Ever taken a big long drink of a carton of milk that had already expired?  I have.  Twice!  After a long day on the consulting trail, I stopped into a convenience store to pick up a carton of milk and a snack pack of Oreos.  So far so good, only when I got to my room and opened up the milk…it was sour.  Arggggh!  Bad enough that the milk was bad, it was too much work to drive back over to the store and get a new carton!

Ever taken a big long drink of an assumption that’s already expired?  You know the kind.  You’ve got a few of them in your organization and at one time they were true.  Now?  Not so much.  But nobody’s ever really examined why the program is in decline and having to be propped up by everyone with excuses.

Tracking?

In When Growth Stalls, a really helpful article over at HBR, authors Olson, Van Bever, and Verry share some powerful ideas about how to examine your assumptions.  Here are two keys:

  • Leaders must bring the underlying assumptions that drive company strategy into line with the changes in the external environment.
  • Assumptions that a team has held the longest or the most deeply are the most likely to be its undoing.

So you know what I did the next time I went to the convenience store to buy a carton of milk?  That’s right.  I took out my glasses and read the expiration date before I took it to the counter.

Think you might need to take a look at the expiration date on your assumptions?

The Talk That Will Rattle Your Cage

I have certain tapes, CDs, podcasts, etc. that I must listen to periodically in order to stay on the right path strategically.  I found a new one last week and it is rattling my cage.  If you’re in this business to make a difference you have got to hear it.  It’s not free.  It’s $8.00.  But I’m betting you’ll get way more than your money’s worth.  You’ll find it right here.

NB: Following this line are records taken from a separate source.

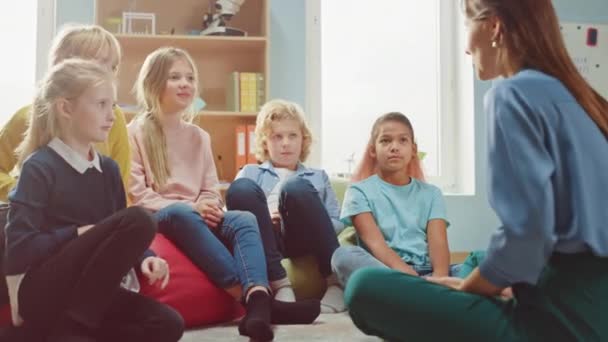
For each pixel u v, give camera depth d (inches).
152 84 83.6
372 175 90.7
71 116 55.9
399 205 85.7
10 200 52.6
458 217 143.2
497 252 38.8
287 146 94.5
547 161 37.7
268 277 71.7
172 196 81.7
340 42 151.6
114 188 60.3
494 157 39.4
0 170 71.0
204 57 137.5
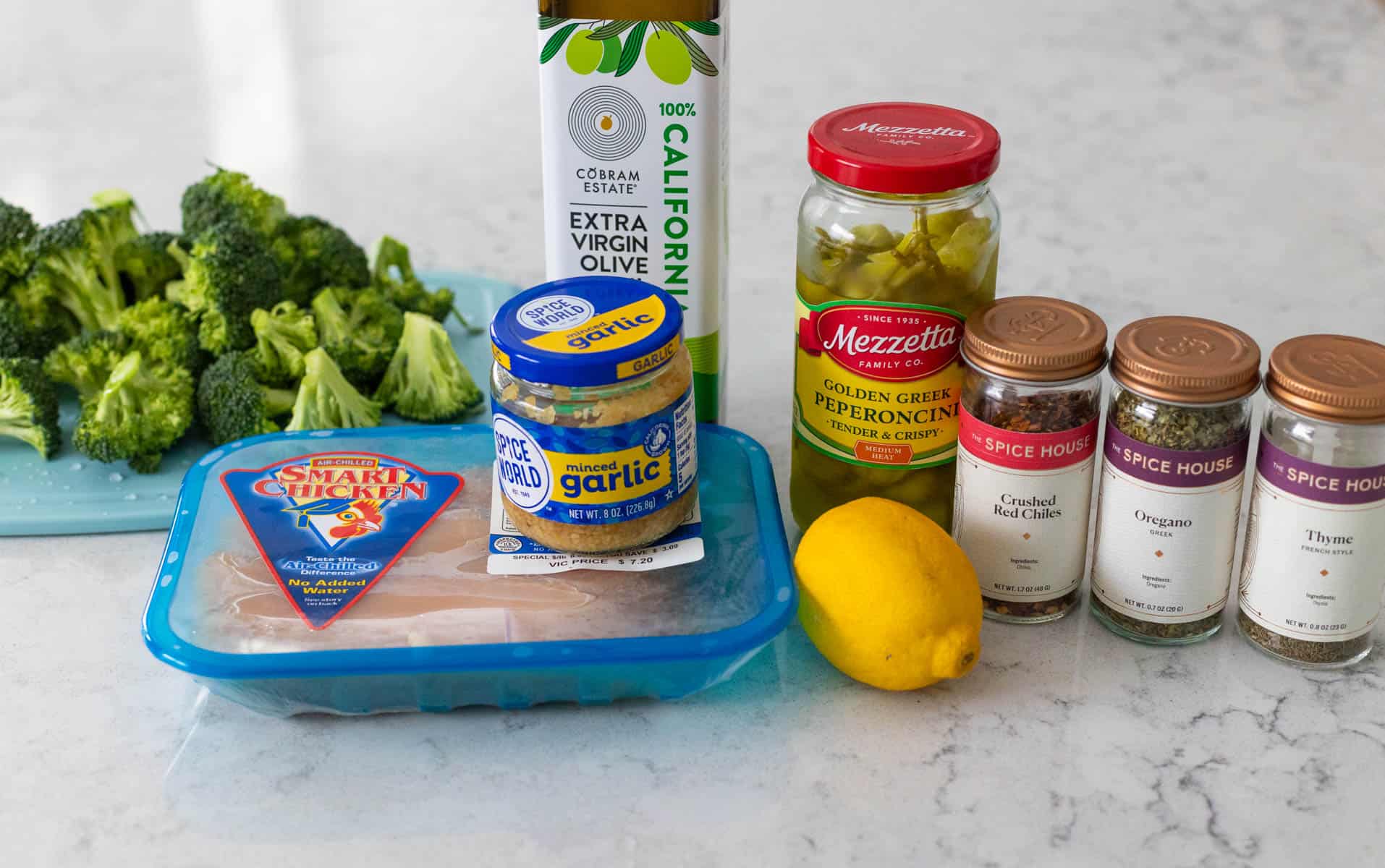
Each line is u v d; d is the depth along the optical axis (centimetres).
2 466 119
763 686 96
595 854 83
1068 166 169
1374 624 97
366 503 103
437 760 90
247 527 100
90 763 91
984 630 101
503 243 156
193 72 201
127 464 119
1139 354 89
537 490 94
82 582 107
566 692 93
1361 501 89
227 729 93
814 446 104
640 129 101
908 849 83
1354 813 85
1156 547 94
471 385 124
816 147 94
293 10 220
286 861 83
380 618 92
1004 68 193
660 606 93
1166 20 206
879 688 94
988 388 93
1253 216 158
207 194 134
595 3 97
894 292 95
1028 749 90
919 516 93
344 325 129
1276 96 185
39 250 128
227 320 122
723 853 83
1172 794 87
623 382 89
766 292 146
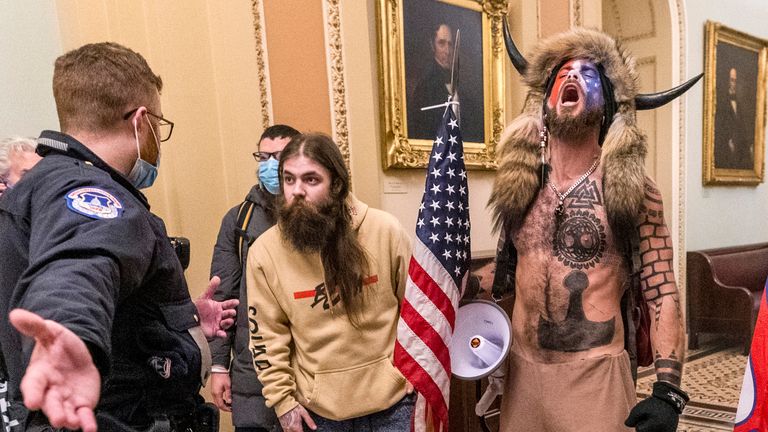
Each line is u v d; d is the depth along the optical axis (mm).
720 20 5930
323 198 1579
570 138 1497
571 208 1485
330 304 1582
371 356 1601
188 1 2625
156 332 1019
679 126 5438
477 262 2695
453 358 1627
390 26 3391
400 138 3459
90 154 1007
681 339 1392
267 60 2812
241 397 1850
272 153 2029
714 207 6055
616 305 1479
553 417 1457
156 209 2543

Take Advantage of a Project Premortem

How often have you performed a "postmortem" on a project or strategy that has failed?  Ever tried a "premortem?"  Me either.  Sounds like a good idea though!  Here’s how it could work:

  1. Leader briefs the team on the project then announces that the project "has failed spectacularly."
  2. The team spends a few minutes writing down reasons for the project’s failure.
  3. Team members take turn reading one reason each until all the reasons are recorded.
  4. Project manager looks for ways to strengthen the plan.

Think that might help?  The idea come from Performing a Project Postmortem, an article by Gary Klein mentioned in When Growth Stalls (the article source for some work on assumptions by North Point and Andy Stanley).